PS I'm not trying to condone anything or justify anything. I'm just saying that extrapolating from what people do when they feel they have to defend themselves against threats in order to imagine how people would behave if they didn't have to defend themselves against threats doesn't really make much sense. When people talk as if a dictatorship were a bad thing per se, without examining why it's bad and acknowledging that, at least theoretically, a situation could exist where it wasn't bad, then they haven't really done their critical thinking. In the democracies of Ancient Greece, it was believed that slavery was the natural condition of foreigners and that the greatest glory of a woman was never to have her name spoken in public either for good or ill. Meanwhile, over in the absolute monarchy of the Persian Empire, slavery had been all but abolished and multiculturalism was encouraged.

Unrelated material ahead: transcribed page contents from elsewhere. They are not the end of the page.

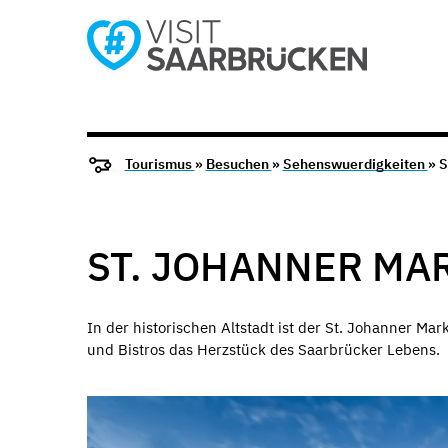
Tourismus
»
Besuchen
»
Sehenswuerdigkeiten
» S
ST. JOHANNER MA
In der historischen Altstadt ist der St. Johanner Ma
und Bistros das Herzstück des Saarbrücker Lebens.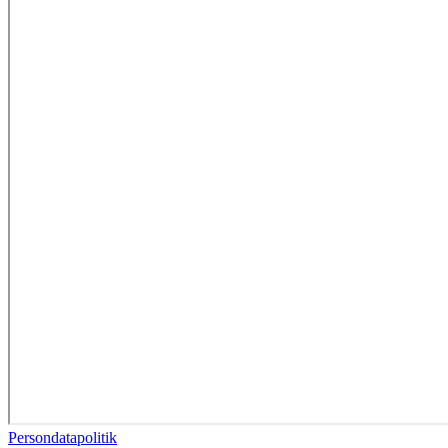
Persondatapolitik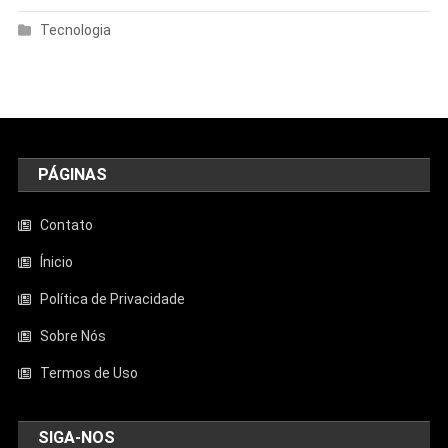
Tecnologia
PÁGINAS
Contato
Ínicio
Política de Privacidade
Sobre Nós
Termos de Uso
SIGA-NOS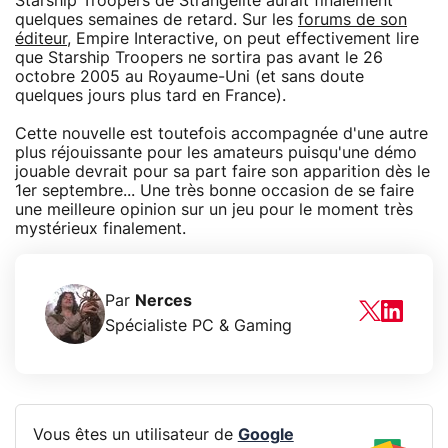
Starship Troopers de Strangelite aurait finalement
quelques semaines de retard. Sur les
forums de son
éditeur
, Empire Interactive, on peut effectivement lire
que Starship Troopers ne sortira pas avant le 26
octobre 2005 au Royaume-Uni (et sans doute
quelques jours plus tard en France).
Cette nouvelle est toutefois accompagnée d'une autre
plus réjouissante pour les amateurs puisqu'une démo
jouable devrait pour sa part faire son apparition dès le
1er septembre... Une très bonne occasion de se faire
une meilleure opinion sur un jeu pour le moment très
mystérieux finalement.
Par
Nerces
Spécialiste PC & Gaming
Vous êtes un utilisateur de
Google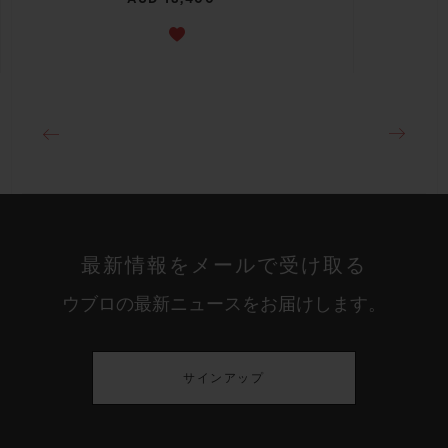
最新情報をメールで受け取る
ウブロの最新ニュースをお届けします。
サインアップ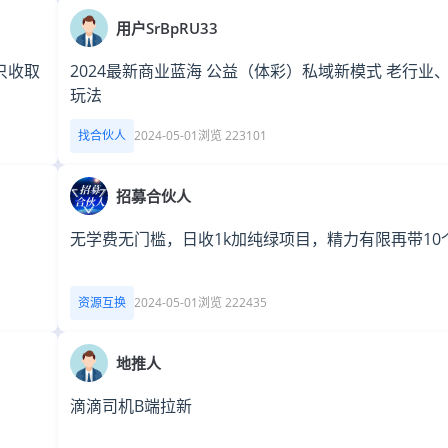
用户SrBpRU33
只收取
2024最新商业蓝海 公益（体彩）私域新模式 老行业
玩法
找合伙人
2024-05-01
浏览 223101
招募合伙人
无学费无门槛，日收1k加纯绿项目，精力有限再带10
资源互换
2024-05-01
浏览 222435
地推人
滴滴司机B端拉新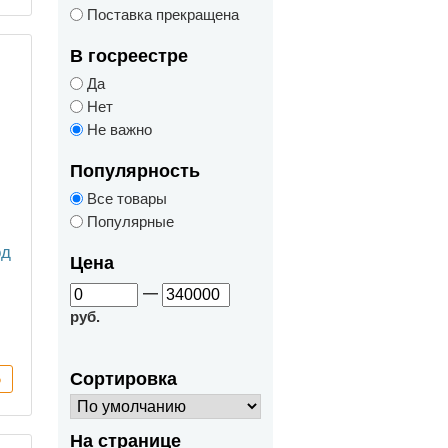
Поставка прекращена
В госреестре
Да
Нет
Не важно
Популярность
Все товары
Популярные
од
Цена
—
руб.
Сортировка
На странице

Mako, I doubt you're bringing up anything Lic doesn't know already. This is just an academic exercise, not a defense of any particular regime or its policies. =P
Lic didn't suggest that Shin-Ra became a dictatorship in response to perceived external threats. She's pondering whether a dictatorship might theoretically be able to conduct itself as a positive construct if it didn't perceive any notions of external threat.
I find it an interesting question, but my own guess is probably not. As you pointed out, it's possible someone with tyrannical intent would come into power even if the apparatus weren't initially being abused.
And with the possibility of someone from within aspiring to that power, fear of external threats could turn inward.
It probably is an inherently flawed design.